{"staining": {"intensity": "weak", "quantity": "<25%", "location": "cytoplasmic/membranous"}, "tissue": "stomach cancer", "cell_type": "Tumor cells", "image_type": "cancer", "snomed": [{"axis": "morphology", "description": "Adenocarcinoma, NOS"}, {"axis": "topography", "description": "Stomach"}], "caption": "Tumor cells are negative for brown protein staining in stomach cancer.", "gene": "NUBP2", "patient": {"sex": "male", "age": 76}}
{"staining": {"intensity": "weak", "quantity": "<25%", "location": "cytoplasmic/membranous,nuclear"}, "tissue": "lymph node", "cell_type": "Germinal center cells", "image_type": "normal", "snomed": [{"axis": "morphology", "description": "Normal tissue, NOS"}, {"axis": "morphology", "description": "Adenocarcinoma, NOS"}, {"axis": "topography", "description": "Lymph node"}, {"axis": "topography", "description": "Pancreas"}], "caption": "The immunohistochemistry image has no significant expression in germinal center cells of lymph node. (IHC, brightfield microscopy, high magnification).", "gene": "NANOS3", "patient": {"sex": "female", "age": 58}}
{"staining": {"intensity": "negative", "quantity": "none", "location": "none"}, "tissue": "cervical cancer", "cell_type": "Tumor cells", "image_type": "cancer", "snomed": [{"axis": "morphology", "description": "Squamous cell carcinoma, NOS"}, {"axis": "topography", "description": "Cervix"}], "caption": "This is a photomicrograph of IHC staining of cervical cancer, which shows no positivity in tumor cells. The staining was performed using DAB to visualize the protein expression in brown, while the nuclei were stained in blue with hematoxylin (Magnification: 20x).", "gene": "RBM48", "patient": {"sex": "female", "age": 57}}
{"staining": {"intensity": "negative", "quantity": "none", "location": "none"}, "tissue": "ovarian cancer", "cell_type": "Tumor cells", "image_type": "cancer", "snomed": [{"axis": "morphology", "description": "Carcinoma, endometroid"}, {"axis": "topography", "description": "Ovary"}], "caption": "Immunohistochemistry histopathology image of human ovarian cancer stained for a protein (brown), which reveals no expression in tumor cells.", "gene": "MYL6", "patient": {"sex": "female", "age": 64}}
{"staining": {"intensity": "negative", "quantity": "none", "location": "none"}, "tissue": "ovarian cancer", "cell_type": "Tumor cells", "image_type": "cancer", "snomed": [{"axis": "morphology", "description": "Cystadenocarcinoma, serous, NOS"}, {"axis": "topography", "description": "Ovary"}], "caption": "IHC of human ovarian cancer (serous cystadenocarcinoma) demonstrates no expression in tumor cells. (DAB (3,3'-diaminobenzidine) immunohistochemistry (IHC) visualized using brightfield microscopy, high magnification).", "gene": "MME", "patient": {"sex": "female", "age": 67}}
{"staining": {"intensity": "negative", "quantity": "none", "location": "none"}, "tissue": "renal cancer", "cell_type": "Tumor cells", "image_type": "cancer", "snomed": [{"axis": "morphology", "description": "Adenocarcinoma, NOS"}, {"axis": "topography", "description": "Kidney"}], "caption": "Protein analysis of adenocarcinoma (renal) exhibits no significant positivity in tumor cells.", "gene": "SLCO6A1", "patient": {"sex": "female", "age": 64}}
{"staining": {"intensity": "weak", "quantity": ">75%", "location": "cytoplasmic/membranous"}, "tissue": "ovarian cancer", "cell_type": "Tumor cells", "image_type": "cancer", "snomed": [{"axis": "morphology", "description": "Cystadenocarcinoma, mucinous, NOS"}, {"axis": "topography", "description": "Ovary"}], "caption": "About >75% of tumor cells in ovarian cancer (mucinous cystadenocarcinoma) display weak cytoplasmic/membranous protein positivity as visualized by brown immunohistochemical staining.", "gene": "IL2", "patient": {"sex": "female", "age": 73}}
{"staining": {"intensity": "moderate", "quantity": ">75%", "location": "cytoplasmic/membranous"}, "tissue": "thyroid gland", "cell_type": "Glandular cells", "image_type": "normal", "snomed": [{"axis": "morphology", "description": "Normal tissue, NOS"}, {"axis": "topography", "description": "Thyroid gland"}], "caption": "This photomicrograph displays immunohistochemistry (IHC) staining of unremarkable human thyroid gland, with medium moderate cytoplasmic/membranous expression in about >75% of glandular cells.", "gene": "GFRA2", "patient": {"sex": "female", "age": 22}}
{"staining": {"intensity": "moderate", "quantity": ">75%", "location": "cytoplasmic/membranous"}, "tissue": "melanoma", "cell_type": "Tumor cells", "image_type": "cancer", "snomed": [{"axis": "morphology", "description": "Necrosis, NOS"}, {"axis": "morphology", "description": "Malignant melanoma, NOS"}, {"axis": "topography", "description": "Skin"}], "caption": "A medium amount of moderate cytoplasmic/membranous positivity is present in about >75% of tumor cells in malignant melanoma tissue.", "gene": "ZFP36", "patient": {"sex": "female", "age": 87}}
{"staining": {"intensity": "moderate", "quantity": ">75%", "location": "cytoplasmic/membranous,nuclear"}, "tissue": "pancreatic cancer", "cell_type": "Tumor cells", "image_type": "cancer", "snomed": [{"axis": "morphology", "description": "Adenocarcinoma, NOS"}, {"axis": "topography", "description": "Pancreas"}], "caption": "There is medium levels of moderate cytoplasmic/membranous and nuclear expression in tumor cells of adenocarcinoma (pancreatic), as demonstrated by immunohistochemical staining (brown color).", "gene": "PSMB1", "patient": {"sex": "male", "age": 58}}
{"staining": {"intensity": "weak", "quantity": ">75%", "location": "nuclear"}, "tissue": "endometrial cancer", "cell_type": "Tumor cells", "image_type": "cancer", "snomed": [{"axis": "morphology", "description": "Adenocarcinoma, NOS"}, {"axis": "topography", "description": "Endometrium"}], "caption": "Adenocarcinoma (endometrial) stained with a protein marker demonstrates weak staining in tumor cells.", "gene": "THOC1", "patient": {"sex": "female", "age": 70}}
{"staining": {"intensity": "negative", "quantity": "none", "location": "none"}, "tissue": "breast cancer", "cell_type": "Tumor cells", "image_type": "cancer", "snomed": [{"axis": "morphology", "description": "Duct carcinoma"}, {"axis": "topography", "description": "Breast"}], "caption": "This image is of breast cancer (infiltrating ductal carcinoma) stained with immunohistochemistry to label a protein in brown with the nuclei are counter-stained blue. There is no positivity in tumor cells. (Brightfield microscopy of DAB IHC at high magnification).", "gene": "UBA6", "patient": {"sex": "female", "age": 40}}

WHAT YOU HAVE TO DO | Copy the listing in full. Match it word for word.

SOLUTION FOR THIS PROBLEM |
{"staining": {"intensity": "weak", "quantity": "<25%", "location": "cytoplasmic/membranous"}, "tissue": "stomach cancer", "cell_type": "Tumor cells", "image_type": "cancer", "snomed": [{"axis": "morphology", "description": "Adenocarcinoma, NOS"}, {"axis": "topography", "description": "Stomach"}], "caption": "Tumor cells are negative for brown protein staining in stomach cancer.", "gene": "NUBP2", "patient": {"sex": "male", "age": 76}}
{"staining": {"intensity": "weak", "quantity": "<25%", "location": "cytoplasmic/membranous,nuclear"}, "tissue": "lymph node", "cell_type": "Germinal center cells", "image_type": "normal", "snomed": [{"axis": "morphology", "description": "Normal tissue, NOS"}, {"axis": "morphology", "description": "Adenocarcinoma, NOS"}, {"axis": "topography", "description": "Lymph node"}, {"axis": "topography", "description": "Pancreas"}], "caption": "The immunohistochemistry image has no significant expression in germinal center cells of lymph node. (IHC, brightfield microscopy, high magnification).", "gene": "NANOS3", "patient": {"sex": "female", "age": 58}}
{"staining": {"intensity": "negative", "quantity": "none", "location": "none"}, "tissue": "cervical cancer", "cell_type": "Tumor cells", "image_type": "cancer", "snomed": [{"axis": "morphology", "description": "Squamous cell carcinoma, NOS"}, {"axis": "topography", "description": "Cervix"}], "caption": "This is a photomicrograph of IHC staining of cervical cancer, which shows no positivity in tumor cells. The staining was performed using DAB to visualize the protein expression in brown, while the nuclei were stained in blue with hematoxylin (Magnification: 20x).", "gene": "RBM48", "patient": {"sex": "female", "age": 57}}
{"staining": {"intensity": "negative", "quantity": "none", "location": "none"}, "tissue": "ovarian cancer", "cell_type": "Tumor cells", "image_type": "cancer", "snomed": [{"axis": "morphology", "description": "Carcinoma, endometroid"}, {"axis": "topography", "description": "Ovary"}], "caption": "Immunohistochemistry histopathology image of human ovarian cancer stained for a protein (brown), which reveals no expression in tumor cells.", "gene": "MYL6", "patient": {"sex": "female", "age": 64}}
{"staining": {"intensity": "negative", "quantity": "none", "location": "none"}, "tissue": "ovarian cancer", "cell_type": "Tumor cells", "image_type": "cancer", "snomed": [{"axis": "morphology", "description": "Cystadenocarcinoma, serous, NOS"}, {"axis": "topography", "description": "Ovary"}], "caption": "IHC of human ovarian cancer (serous cystadenocarcinoma) demonstrates no expression in tumor cells. (DAB (3,3'-diaminobenzidine) immunohistochemistry (IHC) visualized using brightfield microscopy, high magnification).", "gene": "MME", "patient": {"sex": "female", "age": 67}}
{"staining": {"intensity": "negative", "quantity": "none", "location": "none"}, "tissue": "renal cancer", "cell_type": "Tumor cells", "image_type": "cancer", "snomed": [{"axis": "morphology", "description": "Adenocarcinoma, NOS"}, {"axis": "topography", "description": "Kidney"}], "caption": "Protein analysis of adenocarcinoma (renal) exhibits no significant positivity in tumor cells.", "gene": "SLCO6A1", "patient": {"sex": "female", "age": 64}}
{"staining": {"intensity": "weak", "quantity": ">75%", "location": "cytoplasmic/membranous"}, "tissue": "ovarian cancer", "cell_type": "Tumor cells", "image_type": "cancer", "snomed": [{"axis": "morphology", "description": "Cystadenocarcinoma, mucinous, NOS"}, {"axis": "topography", "description": "Ovary"}], "caption": "About >75% of tumor cells in ovarian cancer (mucinous cystadenocarcinoma) display weak cytoplasmic/membranous protein positivity as visualized by brown immunohistochemical staining.", "gene": "IL2", "patient": {"sex": "female", "age": 73}}
{"staining": {"intensity": "moderate", "quantity": ">75%", "location": "cytoplasmic/membranous"}, "tissue": "thyroid gland", "cell_type": "Glandular cells", "image_type": "normal", "snomed": [{"axis": "morphology", "description": "Normal tissue, NOS"}, {"axis": "topography", "description": "Thyroid gland"}], "caption": "This photomicrograph displays immunohistochemistry (IHC) staining of unremarkable human thyroid gland, with medium moderate cytoplasmic/membranous expression in about >75% of glandular cells.", "gene": "GFRA2", "patient": {"sex": "female", "age": 22}}
{"staining": {"intensity": "moderate", "quantity": ">75%", "location": "cytoplasmic/membranous"}, "tissue": "melanoma", "cell_type": "Tumor cells", "image_type": "cancer", "snomed": [{"axis": "morphology", "description": "Necrosis, NOS"}, {"axis": "morphology", "description": "Malignant melanoma, NOS"}, {"axis": "topography", "description": "Skin"}], "caption": "A medium amount of moderate cytoplasmic/membranous positivity is present in about >75% of tumor cells in malignant melanoma tissue.", "gene": "ZFP36", "patient": {"sex": "female", "age": 87}}
{"staining": {"intensity": "moderate", "quantity": ">75%", "location": "cytoplasmic/membranous,nuclear"}, "tissue": "pancreatic cancer", "cell_type": "Tumor cells", "image_type": "cancer", "snomed": [{"axis": "morphology", "description": "Adenocarcinoma, NOS"}, {"axis": "topography", "description": "Pancreas"}], "caption": "There is medium levels of moderate cytoplasmic/membranous and nuclear expression in tumor cells of adenocarcinoma (pancreatic), as demonstrated by immunohistochemical staining (brown color).", "gene": "PSMB1", "patient": {"sex": "male", "age": 58}}
{"staining": {"intensity": "weak", "quantity": ">75%", "location": "nuclear"}, "tissue": "endometrial cancer", "cell_type": "Tumor cells", "image_type": "cancer", "snomed": [{"axis": "morphology", "description": "Adenocarcinoma, NOS"}, {"axis": "topography", "description": "Endometrium"}], "caption": "Adenocarcinoma (endometrial) stained with a protein marker demonstrates weak staining in tumor cells.", "gene": "THOC1", "patient": {"sex": "female", "age": 70}}
{"staining": {"intensity": "negative", "quantity": "none", "location": "none"}, "tissue": "breast cancer", "cell_type": "Tumor cells", "image_type": "cancer", "snomed": [{"axis": "morphology", "description": "Duct carcinoma"}, {"axis": "topography", "description": "Breast"}], "caption": "This image is of breast cancer (infiltrating ductal carcinoma) stained with immunohistochemistry to label a protein in brown with the nuclei are counter-stained blue. There is no positivity in tumor cells. (Brightfield microscopy of DAB IHC at high magnification).", "gene": "UBA6", "patient": {"sex": "female", "age": 40}}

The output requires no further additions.